- Page excerpt:
◆ ◆ ◆

Per Sylvester Jensen has plenty of work to do as CEO of Nordic Tankers, a position he took up on February 1st of this year. It is Monday morning, he landed a few hours ago from Houston, and he makes a brief stop at the carrier’s headquarters in Copenhagen’s north harbor before leaving for London in less than one hour.
Most of his work relates to customers these days. Not least nurturing the relations with steady customers, a significant portion of whom are US-based chemical companies, though also the European customers, as a majority of the carrier’s stainless tankers are operating on Northern Europe. “Focus on customers and quality,” as he says.
But the overall priority for the Nordic Tankers CEO is to create solid finances and a black bottom line at the carrier which has been suffering deficits since the new owners, investment fund Triton, acquired Nordic in March 2012. Yesterday, Per Sylvester Jensen was able to present his new executive management team, which includes Thome Ship Management CEO Carsten Ostenfeldt.
Next step is to get the operational aspects geared up, so that by 2015 – though perhaps not until 2016 – Triton’s investment can start paying off.
Gas investments in the US
"On October 15th we’re entering the seventh year since Lehmann Brothers cracked. The shipping industry has been through difficult years, and so has the chemical segment, but now the global economy is doing better overall. 2014 actually started out OK, but it will probably be 2015 or 2016 before we can achieve a profit. But numerous things indicate that developments are going the right way. US growth is doing well. Significant investments are being made in US gas plants, just as the refineries in the Middle East are starting to refine the products more. That’s positive for us,” says Per Sylvester Jensen when he meets ShippingWatch.
He admits that the poor market came as a surprise, even though he has extensive experience in the chemical tanker segment. He joined the company from a similar position at Eitzen Chemicals, with whom Nordic Tankers at one point sat down to look at the possibilities of industry consolidation. But the synergy was somewhat difficult to spot bewteen the two palyers.
The fleet must grow
However, Triton has not lost faith in Nordic Tankers, and the fund has supplied new capital both in terms of ship investments as well as providing the carrier with extra financial padding. Last year Nordic Tankers acquired six modern vessels, and this year the carrier has so far purchased another four. The company’s current fleet stands at 36 owned and 20 chartered vessels in Nordic Tankers’ fleet of smaller chemical tankers of up to 20,000 dwt. Additionally, the carrier has around 45 ships under commercial management and operating in pools.

◆ ◆ ◆

- Exercise data:
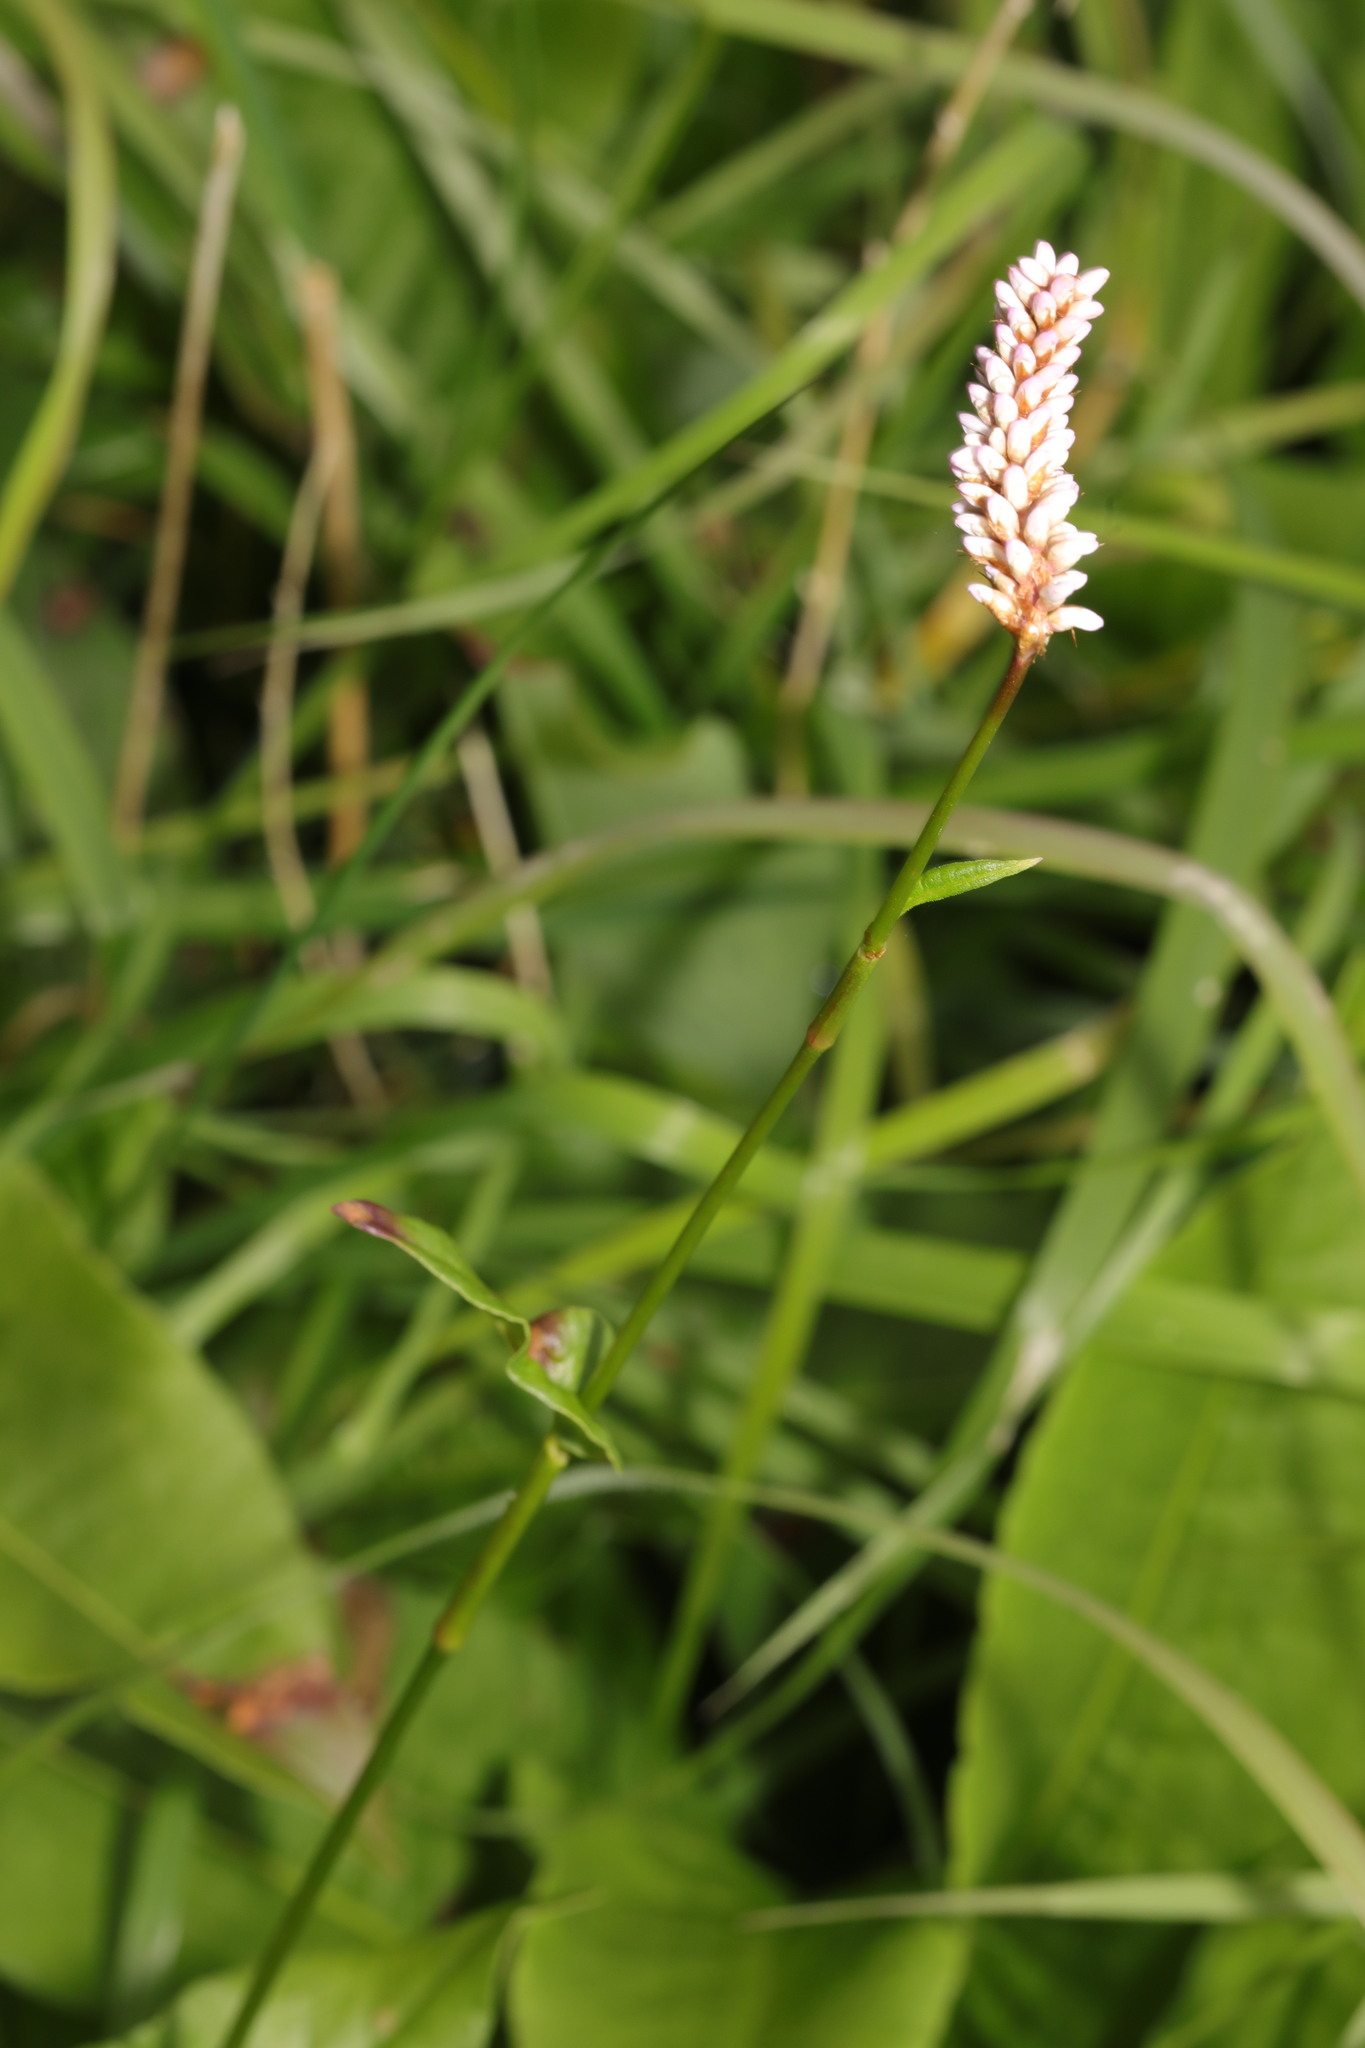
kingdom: Plantae
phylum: Tracheophyta
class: Magnoliopsida
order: Caryophyllales
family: Polygonaceae
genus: Bistorta
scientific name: Bistorta officinalis
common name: Common bistort
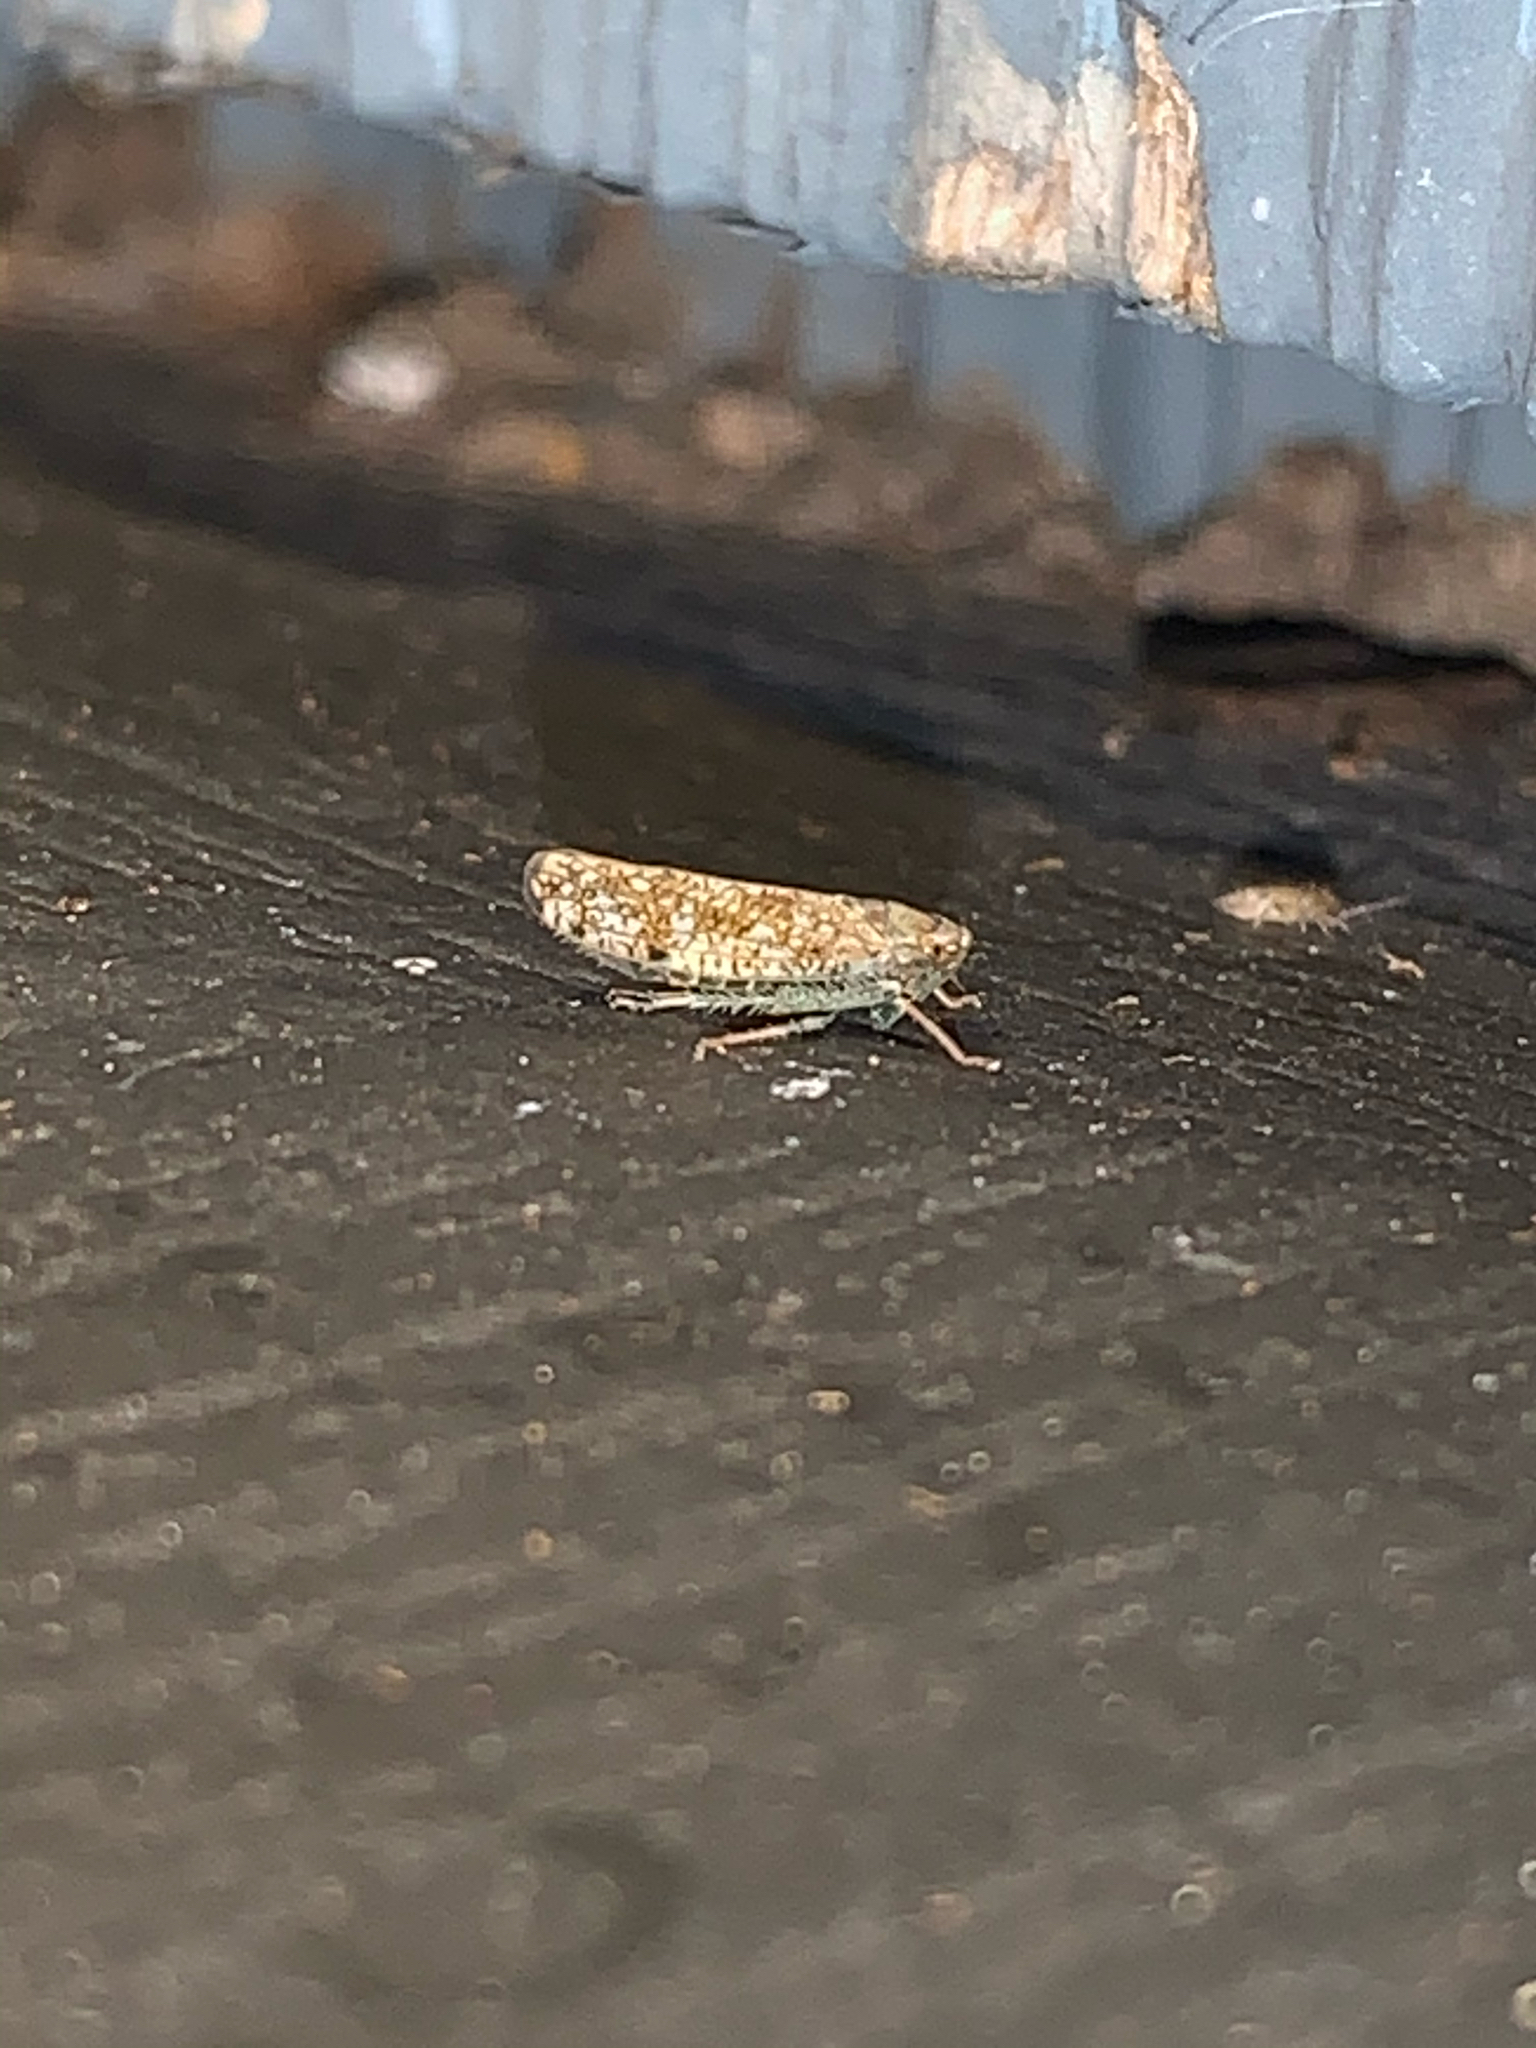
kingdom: Animalia
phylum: Arthropoda
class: Insecta
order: Hemiptera
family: Cicadellidae
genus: Orientus
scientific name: Orientus ishidae
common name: Japanese leafhopper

◆ ◆ ◆

- Questions on the material:
**a.** In the Nordic Tankers article, why does Per Sylvester Jensen see developments as positive for the carrier? Answer in one to three sentences.
**b.** Can you extend the Nordic Tankers article past its last paragraph, starting after the sentence about the ships under commercial management?

- Outputs by task:
**a.** He points to well-performing US growth and significant investments being made in US gas plants. He also notes that refineries in the Middle East are starting to refine their products more, which he calls positive for the carrier.

**b.**
"We’re looking to grow and to achieve a critical mass in stainless vessels, and we have the support of our owner for this," Per Sylvester Jensen tells ShippingWatch.
Nordic Tankers has invested USD 95 million in new ships alone this year, while Triton has injected USD 60 million of fresh equity into the carrier. And the interest in more ships remains intact.
Ideally, Nordic Tankers’ fleet should consist of up to 15 owned ships in the smaller chemical tanker segment up to 15,000 dwt and 25,000 dwt, respectively, in order to have the right size. And the company is not quite there yet. Add to this the chartered fleet.
Flexibility is crucial
The carrier is working to improve its operations with the same means used by other players in the shipping industry – namely improving the fuel economy and entering the most advantageous contracts. But ultimately, what makes the difference is customer satisfaction, and this brings us back to why the CEO is traveling around so much these days.
"It’s crucial to be able to deliver a quality product, and in order to this we need to have a critical mass that makes us flexible. We have a solid presence in Northern Europe with 10-12 ships that are primarily operating on 15-20 contracts for the major chemical companies. This gives us the flexibility that we want," he says.
He is well aware that Triton has invested in Nordic Tankers in order to make a good business from it, even though the company has signaled that the move represents a long-term investment. But as for many others in the chemical tanker segment, the recovery has been pushed a year, or maybe even two.
"The owners bought their way in when the market was bottoming out. But the low market has lasted longer than they expected," says Per Sylvester Jensen.